According to Morris, the AFP sent about 45,000 metadata requests to ISPs last year, out of a potential 44 million or so IP addresses for connected devices in Australia.
"So, it's a very small percentage," said Morris, citing a figure of 0.14 percent.
According to Greens Senator Scott Ludlam, however, the total number of annual metadata requests cumulatively submitted under the current legislation stands at around 580,000 -- a hundred-fold increase over warranted data access. He believes this figure indicates the necessity for greater checks and balances to be attached to agencies' ability to access metadata without a warrant.
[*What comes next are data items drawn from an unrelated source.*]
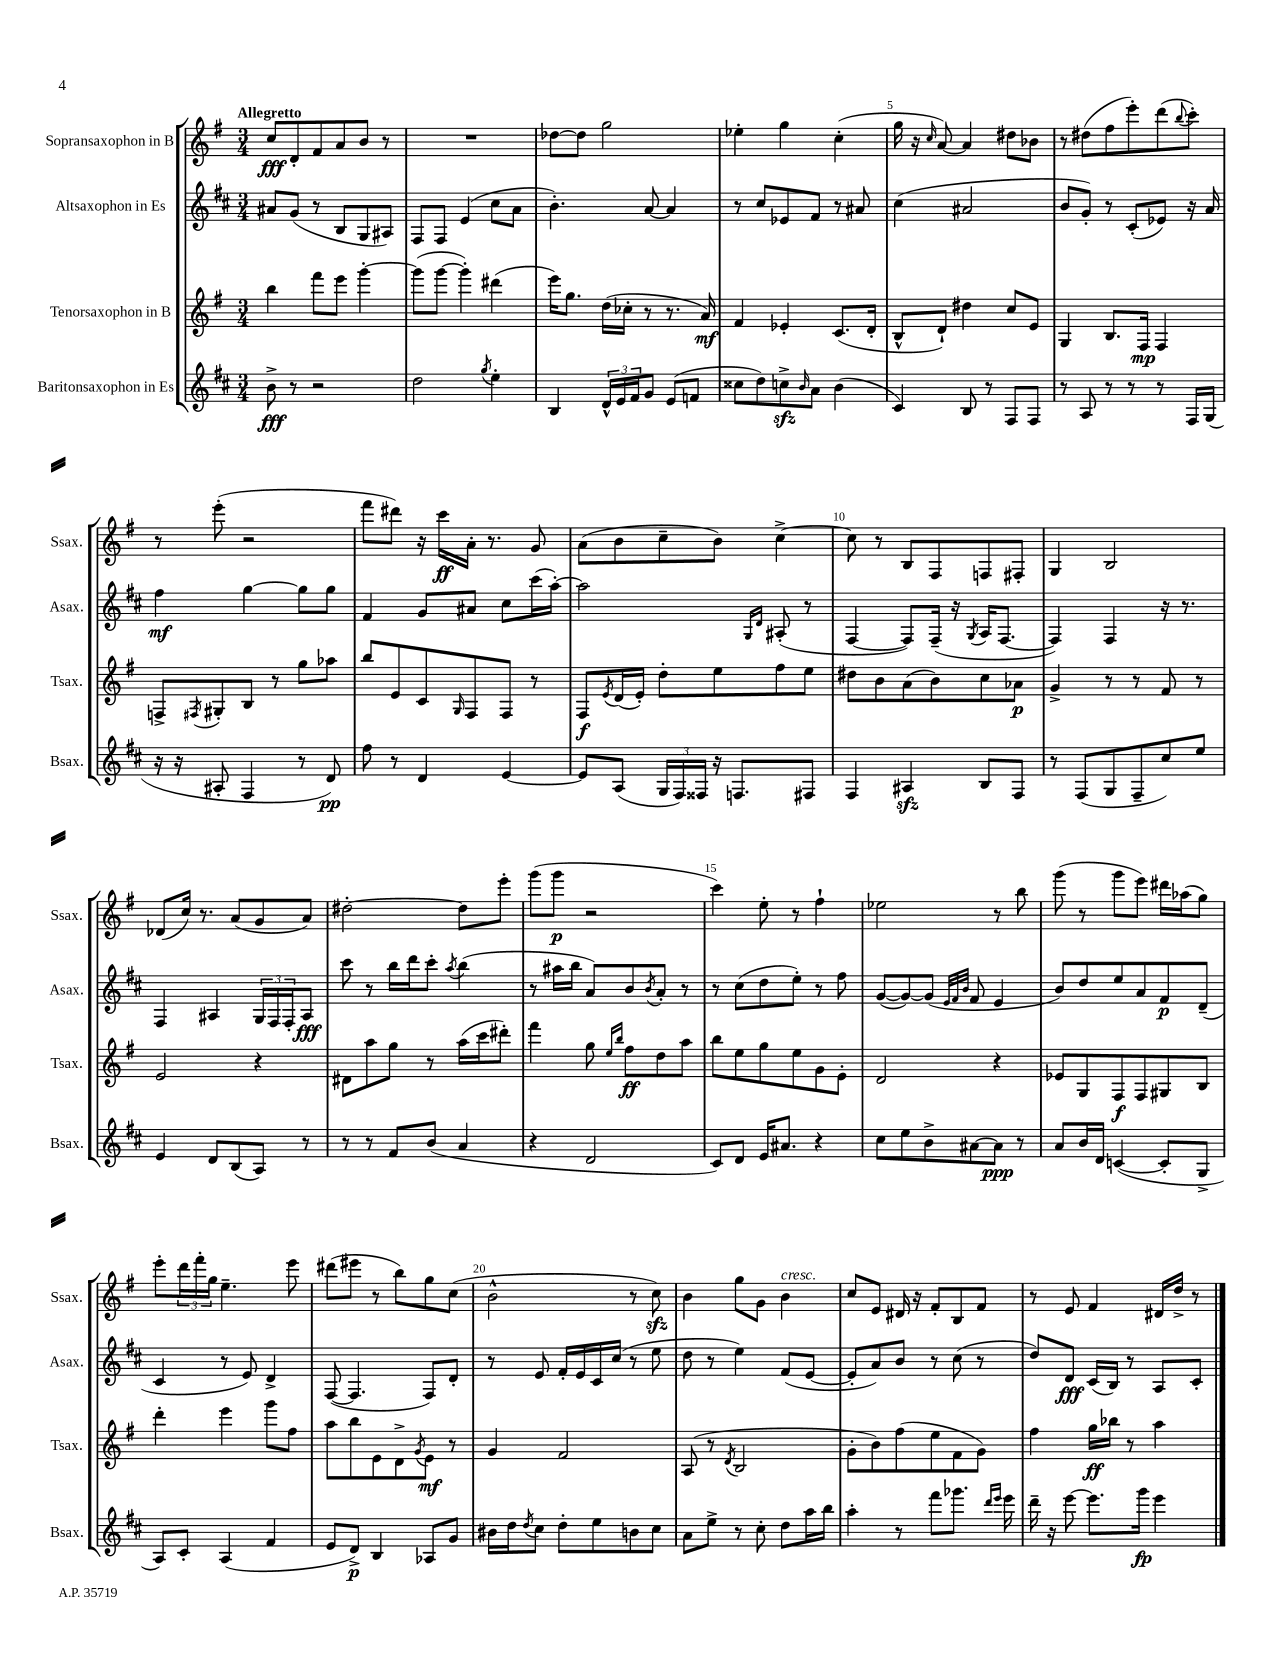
<<
\new StaffGroup <<
\new Staff = "s0" \with { instrumentName = "Sopransaxophon in B" shortInstrumentName = "Ssax." } {
    \clef treble \key g \major \numericTimeSignature \time 3/4 \tempo "Allegretto"
    c''8\fff d'8-. fis'8 a'8 b'8 r8 |
    R2. |
    des''8~ des''8 g''2 |
    ees''4-. g''4 c''4-.( |
    g''16 r16 \grace { c''16 } a'8~) a'4 dis''8 bes'8 |
    r8 dis''8( fis''8 e'''8-.) d'''8( \appoggiatura { b''8 } c'''8-.) |
    r8 e'''8-.( r2 |
    fis'''8 dis'''8) r16 c'''16\ff a'16-. r8. g'8 |
    a'8( b'8 c''8-- b'8) c''4~-> |
    c''8 r8 b8 fis8 f8 fis8-. |
    g4 b2 |
    des'8( c''16) r8. a'8( g'8 a'8) |
    dis''2~-. dis''8 e'''8-. |
    g'''8( g'''8\p r2 |
    c'''4) e''8-. r8 fis''4-! |
    ees''2 r8 b''8 |
    g'''8( r8 g'''8 e'''8) dis'''16 aes''16( g''8) |
    e'''8-. \tuplet 3/2 { d'''16 fis'''16-. g''16 } e''4.-- e'''8 |
    dis'''8( eis'''8 r8 b''8) g''8 c''8( |
    b'2-^ r8 c''8\sfz) |
    b'4 g''8 g'8 b'4^\markup { \italic "cresc." } |
    c''8 e'8 dis'16 r16 fis'8-. b8 fis'8 |
    r8 e'8 fis'4 dis'16 d''16-> r8 \bar "|." |
}
\new Staff = "s1" \with { instrumentName = "Altsaxophon in Es" shortInstrumentName = "Asax." } {
    \clef treble \key d \major \numericTimeSignature \time 3/4
    ais'8 g'8( r8 b8 g8 ais8) |
    fis8 fis8 e'4( cis''8 a'8 |
    b'4.-.) a'8~ a'4 |
    r8 cis''8 ees'8 fis'8 r8 ais'8 |
    cis''4( ais'2 |
    b'8 g'8-.) r8 cis'8-.( ees'8) r16 a'16 |
    fis''4\mf g''4~ g''8 g''8 |
    fis'4 g'8 ais'8 cis''8 cis'''16( a''16~-.) |
    a''2 \grace { g16 d'16 } ais8-.( r8 |
    fis4~ fis8) fis16--( r16 \acciaccatura { g8 } a16 fis8.~ |
    fis4) fis4 r16 r8. |
    fis4 ais4 \tuplet 3/2 { g16 fis16 fis16-. } ais8\fff |
    cis'''8 r8 b''16 d'''16 cis'''8-. \acciaccatura { a''8 } b''4( |
    r8 ais''16 b''16 a'8) b'8 \acciaccatura { b'8 } a'8-. r8 |
    r8 cis''8( d''8 e''8-.) r8 fis''8 |
    g'8~( g'8~) g'8( \grace { e'32 fis'32 b'32 } fis'8 e'4 |
    b'8) d''8 e''8 a'8 fis'8\p d'8--( |
    cis'4 r8 e'8) d'4-> |
    fis8~( fis4. fis8) d'8-. |
    r8 e'8 fis'16-. e'16 cis'16 cis''16( r8 e''8 |
    d''8 r8 e''4) fis'8( e'8~ |
    e'8-. a'8) b'8 r8 cis''8( r8 |
    d''8) d'8\fff cis'16( b16) r8 a8 cis'8-. \bar "|." |
}
\new Staff = "s2" \with { instrumentName = "Tenorsaxophon in B" shortInstrumentName = "Tsax." } {
    \clef treble \key g \major \numericTimeSignature \time 3/4
    b''4 fis'''8 e'''8 g'''4~-. |
    g'''8( g'''8~ g'''4-.) dis'''4( |
    e'''16) g''8. d''16( ces''16-. r8 r8. a'16\mf) |
    fis'4 ees'4-. c'8.( d'16-. |
    b8-^ d'8-!) dis''4 c''8 e'8 |
    g4 b8. fis16\mp fis4 |
    f8-> \acciaccatura { fis8 } gis8-. b8 r8 g''8 aes''8 |
    b''8 e'8 c'8 \grace { g16 } fis8 fis8 r8 |
    fis8\f \acciaccatura { e'8 } d'16( e'16-.) d''8-. e''8 fis''8 e''8 |
    dis''8 b'8 a'8( b'8) c''8 aes'8\p |
    g'4-> r8 r8 fis'8 r8 |
    e'2 r4 |
    dis'8 a''8 g''8 r8 a''16( c'''16 dis'''8-.) |
    fis'''4 g''8 \grace { e''16 b''16 } fis''8\ff d''8 a''8 |
    b''8 e''8 g''8 e''8 g'8 e'8-. |
    d'2 r4 |
    ees'8 g8 fis8\f fis8 gis8 b8 |
    d'''4-. e'''4 g'''8 fis''8 |
    a''8 b''8 e'8 d'8-> \acciaccatura { g'8 } e'8\mf r8 |
    g'4 fis'2 |
    a8( r8 \acciaccatura { d'8 } b2 |
    g'8-. b'8) fis''8( e''8 fis'8 g'8) |
    fis''4 g''16\ff bes''16 r8 a''4 \bar "|." |
}
\new Staff = "s3" \with { instrumentName = "Baritonsaxophon in Es" shortInstrumentName = "Bsax." } {
    \clef treble \key d \major \numericTimeSignature \time 3/4
    b'8->\fff r8 r2 |
    d''2 \acciaccatura { g''8 } e''4-. |
    b4 \tuplet 3/2 { d'16-^ e'16 fis'16 } g'8 e'8( f'8 |
    cisis''8 d''8) c''8->\sfz \grace { b'16 } a'8 b'4( |
    cis'4) b8 r8 fis8 fis8 |
    r8 a8 r8 r8 r8 fis16 g16( |
    r16 r16 ais8-. fis4 r8 d'8\pp) |
    fis''8 r8 d'4 e'4~ |
    e'8 a8( \tuplet 3/2 { g16 fis16) fisis16 } r16 f8. fis8 |
    fis4 ais4\sfz b8 fis8 |
    r8 fis8( g8 fis8-- cis''8) e''8 |
    e'4 d'8 b8( a8) r8 |
    r8 r8 fis'8 b'8( a'4 |
    r4 d'2 |
    cis'8) d'8 e'16 ais'8. r4 |
    cis''8 e''8 b'8-> ais'8~ ais'8\ppp r8 |
    a'8 b'16 d'16 c'4~( c'8-. g8-> |
    a8) cis'8-. a4( fis'4 |
    e'8 d'8->\p) b4 aes8 g'8 |
    bis'16 d''16 \acciaccatura { d''8 } cis''8 d''8-. e''8 b'8 cis''8 |
    a'8 e''8-> r8 cis''8-. d''8 a''16 b''16 |
    a''4-. r8 fis'''8 ges'''8. \grace { d'''16 e'''16 } e'''16 |
    d'''16-- r16 e'''8~ e'''8. g'''16\fp e'''4 \bar "|." |
}
>>
>>
\layout { \context { \Score \override BarNumber.break-visibility = ##(#f #t #t) barNumberVisibility = #(every-nth-bar-number-visible 5) } }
"We still have a broken access scheme, authorisation scheme, dozens of agencies accessing this data without a warrant. This material is a lot more valuable than content, in aggregate," said Ludlam, who also spoke at the Tech Leaders 2015 event. "Metadata is actually more invasive than content. You can lie in a phone conversation, but your metadata doesn't lie."
For his part, Morris suggested that the AFP already possesses a "pretty rigorous" oversight regime through the ombudsman, which is set to be increased if the legislation passes.
However, Ludlam said that the larger oversight concerns under the current metadata laws involve organisations like Centrelink, which he suggested probably claims a "huge wedge of the pie chart" comprised of the 580,000 or so warrantless requests submitted per year.
"They're not a national security agency. How can they do that when the AFP needs to go through all this paperwork to get warrantless metadata? I think things are wildly out of balance," said Ludlam.
While the new legislation would, in fact, remove entities not investigating serious crimes or terrorism from the list of organisations that can obtain warrantless access to metadata, the proposed scheme would allow organisations to request re-admission to the list of agencies with access.
Ludlam said he maintains his support for the country's law-enforcement agencies, and said it is clear that some level of metadata access is essential for the ability of those agencies to successfully carry out their duties.
The question for Ludlam, though, resides in how to design a scheme that balances safety, security, and privacy.
"I don't have a beef with law-enforcement agencies, but it's about where the balance should be struck," he said.
To this end, he reaffirmed his decision to vote the legislation down, along with other cross-benchers, and said that he hopes Labor will do the same -- despite harbouring an idea that the opposition will help it pass.
"There's unrest within the Labor ranks on this," he said. "[But] my instinct is they're going to vote for it. We will vote for amendments, or we will write them ourselves, and sometimes you can get them up."
The prime minister has indicated that he wants the legislation to go to the vote next month, with the Parliamentary Joint Committee set to table its report on the proposed legislation on February 27.
"At that point, the Labor party will put some cards on the table," said Ludlam.